Geneva: Data from 2016 reveals that for the fifthyear in a row, the prices of food around the world have declined, in some cases 1.5 percent below 2015 levels, a monthly United Nations report revealed.
According to a press release issued by the United Nations Food and Agriculture Organization (FAO), bumper harvests or harvests that have been remarkably plentiful as well as promising prospects for staple cereals, helped to offset pressure on tropical commodities like sugar and palm oil, whose production was adversely impacted by El Nino.
The FAO’s Food Price Index measures the monthly change in international prices for five major food commodity groups: major cereals, vegetable oils, dairy, meat and sugar.
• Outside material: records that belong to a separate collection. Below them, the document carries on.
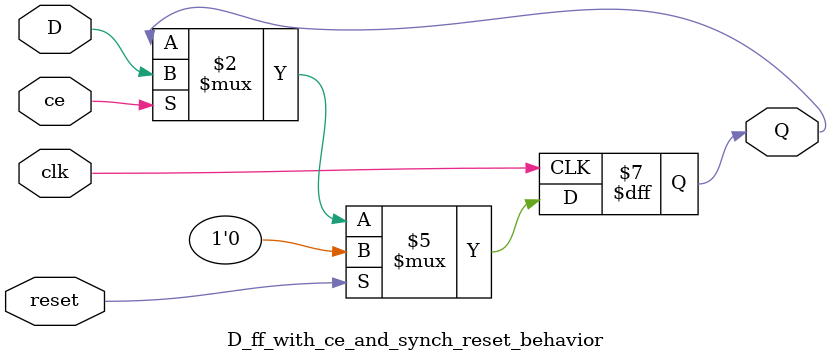
<source format=v>
`timescale 1ns / 1ps


module D_ff_with_ce_and_synch_reset_behavior(
    input D,
    input clk,
    input reset,
    input ce,
    output reg Q
    );
    
    always @(posedge clk)
    if (reset)
    begin
        Q <= 1'b0;
    end else if (ce)
    begin
        Q <= D;
    end
endmodule

</source>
The 2016 average was 161.6 points.
Throughout 2016, cereal prices declined steadily down 39 percent from their 2011 peak. Meanwhile, sugar rose by 34.2 percent and vegetable oil prices saw an 11.4 percent increase.
According to Abdolreza Abbassian, an FAO senior economist, “economic uncertainties, including movements in exchange rates, are likely to influence food markets even more so this year”.
FAO reported that vegetable oil prices rose by 4.2 percent from November, in part due to low global inventory levels and tight supplies for palm oil and in the case of soy oil, due to the rising use of biodiesels in North and South America. Higher prices for butter, cheese, and whole milk powder due to restraints in the European Union and Oceania drove dairy prices up by 3.3 percent. Both sugar and meat indexes fell, the former due to a weakening Brazilian currency and the latter because of lower costs in bovine and poultry meats.
The Index was introduced in 1996 in order to help the public monitor global agricultural commodity markets. It gained prominence as an indicator of potential food security concerns for developing countries following a significant price hikes in 2008.